=== Instructions to follow ===
Retype exactly the lines below, beginning with the first and ending with the line where "11: (967, 545)" appears.

Saved data entries:
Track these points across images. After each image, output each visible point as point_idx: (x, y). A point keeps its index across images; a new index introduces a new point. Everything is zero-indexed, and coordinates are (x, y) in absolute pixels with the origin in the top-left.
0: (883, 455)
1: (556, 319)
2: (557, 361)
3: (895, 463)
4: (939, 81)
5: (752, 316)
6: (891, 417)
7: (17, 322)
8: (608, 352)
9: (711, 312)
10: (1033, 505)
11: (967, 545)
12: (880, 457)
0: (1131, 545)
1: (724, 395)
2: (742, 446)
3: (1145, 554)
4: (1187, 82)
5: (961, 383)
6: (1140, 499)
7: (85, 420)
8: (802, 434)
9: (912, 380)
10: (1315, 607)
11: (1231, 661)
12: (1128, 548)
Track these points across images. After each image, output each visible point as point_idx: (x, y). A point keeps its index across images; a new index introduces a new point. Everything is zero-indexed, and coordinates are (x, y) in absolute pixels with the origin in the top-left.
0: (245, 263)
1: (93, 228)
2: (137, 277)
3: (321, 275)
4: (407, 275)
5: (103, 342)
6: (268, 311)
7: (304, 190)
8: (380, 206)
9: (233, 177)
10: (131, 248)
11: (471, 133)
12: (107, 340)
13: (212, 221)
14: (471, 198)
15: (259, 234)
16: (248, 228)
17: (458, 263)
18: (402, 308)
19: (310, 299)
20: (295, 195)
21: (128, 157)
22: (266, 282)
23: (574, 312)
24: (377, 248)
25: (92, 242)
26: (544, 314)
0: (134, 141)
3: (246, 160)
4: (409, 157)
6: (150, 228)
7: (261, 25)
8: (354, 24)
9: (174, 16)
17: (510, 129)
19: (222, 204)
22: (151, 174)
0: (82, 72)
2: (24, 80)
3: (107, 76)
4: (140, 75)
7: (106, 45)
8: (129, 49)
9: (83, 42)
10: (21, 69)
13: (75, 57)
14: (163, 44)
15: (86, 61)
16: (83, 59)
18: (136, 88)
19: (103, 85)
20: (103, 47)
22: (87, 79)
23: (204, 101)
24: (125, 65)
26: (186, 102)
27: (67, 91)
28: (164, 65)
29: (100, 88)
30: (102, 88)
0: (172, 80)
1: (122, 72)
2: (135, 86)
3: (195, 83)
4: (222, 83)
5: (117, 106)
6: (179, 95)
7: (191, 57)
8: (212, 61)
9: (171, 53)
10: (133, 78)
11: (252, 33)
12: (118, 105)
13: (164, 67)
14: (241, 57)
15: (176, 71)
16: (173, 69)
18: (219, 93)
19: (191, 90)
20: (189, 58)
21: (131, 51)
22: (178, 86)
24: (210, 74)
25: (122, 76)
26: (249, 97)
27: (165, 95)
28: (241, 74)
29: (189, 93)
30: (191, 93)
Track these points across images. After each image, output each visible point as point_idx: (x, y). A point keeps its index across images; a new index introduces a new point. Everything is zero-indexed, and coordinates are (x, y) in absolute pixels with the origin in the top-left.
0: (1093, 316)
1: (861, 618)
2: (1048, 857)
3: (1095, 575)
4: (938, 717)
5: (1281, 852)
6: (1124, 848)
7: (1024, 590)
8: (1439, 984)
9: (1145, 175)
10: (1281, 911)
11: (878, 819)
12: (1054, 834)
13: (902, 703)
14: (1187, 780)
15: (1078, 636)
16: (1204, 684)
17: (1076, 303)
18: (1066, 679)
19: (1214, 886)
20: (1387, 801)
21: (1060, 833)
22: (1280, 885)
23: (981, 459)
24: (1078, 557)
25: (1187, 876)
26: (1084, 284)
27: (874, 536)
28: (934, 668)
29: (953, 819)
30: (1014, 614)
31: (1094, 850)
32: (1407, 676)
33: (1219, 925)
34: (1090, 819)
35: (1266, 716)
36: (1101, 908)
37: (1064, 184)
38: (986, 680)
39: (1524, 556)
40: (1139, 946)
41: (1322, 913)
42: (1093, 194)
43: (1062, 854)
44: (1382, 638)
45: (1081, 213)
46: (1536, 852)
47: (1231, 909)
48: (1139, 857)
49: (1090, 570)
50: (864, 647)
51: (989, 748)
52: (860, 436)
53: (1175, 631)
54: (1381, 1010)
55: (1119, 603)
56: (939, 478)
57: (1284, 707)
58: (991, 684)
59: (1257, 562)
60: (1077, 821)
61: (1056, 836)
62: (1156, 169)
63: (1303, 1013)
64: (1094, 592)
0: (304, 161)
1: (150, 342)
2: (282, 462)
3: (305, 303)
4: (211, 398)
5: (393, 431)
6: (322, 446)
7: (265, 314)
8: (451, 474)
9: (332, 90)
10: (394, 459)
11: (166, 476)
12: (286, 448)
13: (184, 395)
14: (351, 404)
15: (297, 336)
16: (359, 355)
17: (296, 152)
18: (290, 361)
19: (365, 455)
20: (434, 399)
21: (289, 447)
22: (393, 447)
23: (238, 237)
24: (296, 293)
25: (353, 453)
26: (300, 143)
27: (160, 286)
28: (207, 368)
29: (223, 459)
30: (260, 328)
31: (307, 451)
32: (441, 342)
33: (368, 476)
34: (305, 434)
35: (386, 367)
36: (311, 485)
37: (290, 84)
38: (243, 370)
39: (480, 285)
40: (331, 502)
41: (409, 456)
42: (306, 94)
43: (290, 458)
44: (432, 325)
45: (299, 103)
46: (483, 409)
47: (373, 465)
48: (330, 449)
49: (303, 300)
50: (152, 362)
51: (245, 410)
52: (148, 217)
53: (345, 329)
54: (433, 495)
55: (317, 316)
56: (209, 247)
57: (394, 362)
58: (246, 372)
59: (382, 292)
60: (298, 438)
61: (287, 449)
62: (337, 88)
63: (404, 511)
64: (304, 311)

=== Response ===
Track these points across images. After each image, output each visible point as point_idx: (x, y). A point keeps its index across images; a new index introduces a new point. Everything is zero-indexed, and coordinates are (x, y) in absolute pixels with the origin in the top-left.
0: (883, 455)
1: (556, 319)
2: (557, 361)
3: (895, 463)
4: (939, 81)
5: (752, 316)
6: (891, 417)
7: (17, 322)
8: (608, 352)
9: (711, 312)
10: (1033, 505)
11: (967, 545)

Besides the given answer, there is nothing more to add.